◆ **CONSIGNE A**: D'après l'extrait sur la conception aristotélicienne du mouvement, quelle idée est impensable en physique aristotélicienne ?
◆ **CONSIGNE B**: Modifiez le passage des enregistrements qui va de la ligne contenant « collection date as typed: 12 Jan 1949 » jusqu'à la ligne contenant « collectors: A. Aschenborn », ces deux lignes comprises. Remplacez-y « country » par « pays » et ne redonnez que ces lignes.

◆ **EXTRAIT DU TEXTE**:
◆ ◆ ◆ ◆ ◆

L'acte conjoint d'un mobile et d'un moteur

On sait (et on y reviendra plus loin) que le problème essentiel de la mécanique classique est de comprendre pourquoi un mobile qui est dans un certain état de mouvement ne garde pas cet état indéfiniment. On le voit, le problème de la physique aristotélicienne est inverse : étant donné que le mouvement, contrairement au repos, n'est pas un état mais un processus transitoire, il s'agit de rendre compte du fait qu'à chaque instant de son existence le mouvement se continue. Le mouvement est l'acte d'un être en puissance en tant qu'il est en puissance, selon Aristote. D'où la nécessité d'un moteur indispensable non seulement à sa mise en route, mais aussi à sa conservation. Le mouvement est « l'acte conjoint d'un moteur et d'un mobile ». En cela, la conception aristotélicienne s'oppose radicalement à la conception post-galiléenne : d'une part, Galilée affirmera qu'il existe des mouvements sans moteur ; d'autre part, le rôle obligé que joue le moteur dans la physique aristotélicienne interdit de penser le mouvement comme un état – l'idée même d'état étant corrélative de celle de conservation intrinsèquement réalisée. Notons enfin, à la suite de Maurice Clavelin, que la conception du mouvement comme acte conjoint d'un moteur et d'un mobile, outre qu'elle interdit toute description spatio-temporelle du mouvement, rend également impossible une caractérisation dynamique intrinsèque de celui-ci : les effets du mouvement sont avant tout ceux du moteur et la dynamique est tout entière réfugiée dans ce dernier. L'idée d'une « quantité de mouvement », caractéristique propre du mouvement, est impensable en physique aristotélicienne. On pourrait même dire, en forçant à peine la note, que, pour un aristotélicien, le mouvement ne peut pas être un objet d'étude mathématique. Réduire la description du mouvement à ses caractéristiques propres, exprimables en termes d'espace et de temps, reviendrait à ignorer ce qui fournit au mouvement l'essentiel de ses caractéristiques physiques : le moteur.

◆ ◆ ◆ ◆ ◆

◆ **JEU DE DONNÉES**:
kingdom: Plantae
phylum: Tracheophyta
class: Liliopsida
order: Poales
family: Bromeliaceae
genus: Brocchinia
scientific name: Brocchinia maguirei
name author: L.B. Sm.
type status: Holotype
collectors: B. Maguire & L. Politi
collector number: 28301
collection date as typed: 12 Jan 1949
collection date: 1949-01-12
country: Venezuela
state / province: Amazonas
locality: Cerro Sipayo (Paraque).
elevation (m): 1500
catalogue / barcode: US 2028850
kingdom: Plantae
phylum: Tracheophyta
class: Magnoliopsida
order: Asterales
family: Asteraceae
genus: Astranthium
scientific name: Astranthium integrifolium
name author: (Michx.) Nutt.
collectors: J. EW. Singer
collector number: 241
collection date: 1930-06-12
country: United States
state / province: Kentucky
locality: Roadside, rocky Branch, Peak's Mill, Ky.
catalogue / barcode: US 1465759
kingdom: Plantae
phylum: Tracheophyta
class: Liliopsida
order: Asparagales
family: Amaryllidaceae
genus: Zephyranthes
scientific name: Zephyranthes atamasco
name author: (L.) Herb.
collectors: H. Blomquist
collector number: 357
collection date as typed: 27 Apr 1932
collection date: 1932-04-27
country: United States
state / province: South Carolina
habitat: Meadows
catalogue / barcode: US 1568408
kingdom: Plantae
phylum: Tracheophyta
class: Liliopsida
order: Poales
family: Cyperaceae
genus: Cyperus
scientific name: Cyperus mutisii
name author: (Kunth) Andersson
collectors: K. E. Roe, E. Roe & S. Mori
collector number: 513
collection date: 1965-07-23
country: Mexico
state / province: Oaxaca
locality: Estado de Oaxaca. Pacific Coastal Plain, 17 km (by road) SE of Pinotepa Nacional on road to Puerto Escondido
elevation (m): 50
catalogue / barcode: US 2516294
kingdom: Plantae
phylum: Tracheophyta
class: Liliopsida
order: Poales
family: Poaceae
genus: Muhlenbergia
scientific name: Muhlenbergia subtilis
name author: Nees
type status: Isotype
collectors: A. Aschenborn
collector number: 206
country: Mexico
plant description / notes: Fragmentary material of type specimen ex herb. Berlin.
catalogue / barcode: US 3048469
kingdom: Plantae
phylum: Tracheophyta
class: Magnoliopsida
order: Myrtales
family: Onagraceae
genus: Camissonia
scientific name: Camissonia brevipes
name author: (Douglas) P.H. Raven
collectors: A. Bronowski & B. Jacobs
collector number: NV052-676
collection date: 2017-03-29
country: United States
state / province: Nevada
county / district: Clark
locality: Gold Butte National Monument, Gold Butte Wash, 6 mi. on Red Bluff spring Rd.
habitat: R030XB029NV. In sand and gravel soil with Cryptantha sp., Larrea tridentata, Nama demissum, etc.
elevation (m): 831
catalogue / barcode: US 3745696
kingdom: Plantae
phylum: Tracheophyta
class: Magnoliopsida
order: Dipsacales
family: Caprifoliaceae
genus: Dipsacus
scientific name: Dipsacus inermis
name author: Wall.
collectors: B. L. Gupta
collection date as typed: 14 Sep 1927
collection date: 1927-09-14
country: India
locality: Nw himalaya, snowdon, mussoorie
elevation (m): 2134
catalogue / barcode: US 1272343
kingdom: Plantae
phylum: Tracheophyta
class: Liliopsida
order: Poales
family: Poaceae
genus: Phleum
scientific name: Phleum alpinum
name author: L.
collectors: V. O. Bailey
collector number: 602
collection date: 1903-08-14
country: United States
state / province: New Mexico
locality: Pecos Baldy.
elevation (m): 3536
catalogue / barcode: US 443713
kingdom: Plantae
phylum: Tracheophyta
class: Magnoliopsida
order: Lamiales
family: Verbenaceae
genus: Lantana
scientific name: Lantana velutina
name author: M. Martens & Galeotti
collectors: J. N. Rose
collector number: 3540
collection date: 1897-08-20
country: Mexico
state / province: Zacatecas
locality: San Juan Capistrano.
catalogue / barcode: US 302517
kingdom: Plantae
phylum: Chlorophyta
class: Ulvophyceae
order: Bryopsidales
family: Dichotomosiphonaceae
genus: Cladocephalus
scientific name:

◆ ◆ ◆ ◆ ◆

◆ **RÉPONSE A**: L'idée d'une « quantité de mouvement », caractéristique propre du mouvement.

◆ **RÉPONSE B**:
collection date as typed: 12 Jan 1949
collection date: 1949-01-12
pays: Venezuela
state / province: Amazonas
locality: Cerro Sipayo (Paraque).
elevation (m): 1500
catalogue / barcode: US 2028850
kingdom: Plantae
phylum: Tracheophyta
class: Magnoliopsida
order: Asterales
family: Asteraceae
genus: Astranthium
scientific name: Astranthium integrifolium
name author: (Michx.) Nutt.
collectors: J. EW. Singer
collector number: 241
collection date: 1930-06-12
pays: United States
state / province: Kentucky
locality: Roadside, rocky Branch, Peak's Mill, Ky.
catalogue / barcode: US 1465759
kingdom: Plantae
phylum: Tracheophyta
class: Liliopsida
order: Asparagales
family: Amaryllidaceae
genus: Zephyranthes
scientific name: Zephyranthes atamasco
name author: (L.) Herb.
collectors: H. Blomquist
collector number: 357
collection date as typed: 27 Apr 1932
collection date: 1932-04-27
pays: United States
state / province: South Carolina
habitat: Meadows
catalogue / barcode: US 1568408
kingdom: Plantae
phylum: Tracheophyta
class: Liliopsida
order: Poales
family: Cyperaceae
genus: Cyperus
scientific name: Cyperus mutisii
name author: (Kunth) Andersson
collectors: K. E. Roe, E. Roe & S. Mori
collector number: 513
collection date: 1965-07-23
pays: Mexico
state / province: Oaxaca
locality: Estado de Oaxaca. Pacific Coastal Plain, 17 km (by road) SE of Pinotepa Nacional on road to Puerto Escondido
elevation (m): 50
catalogue / barcode: US 2516294
kingdom: Plantae
phylum: Tracheophyta
class: Liliopsida
order: Poales
family: Poaceae
genus: Muhlenbergia
scientific name: Muhlenbergia subtilis
name author: Nees
type status: Isotype
collectors: A. Aschenborn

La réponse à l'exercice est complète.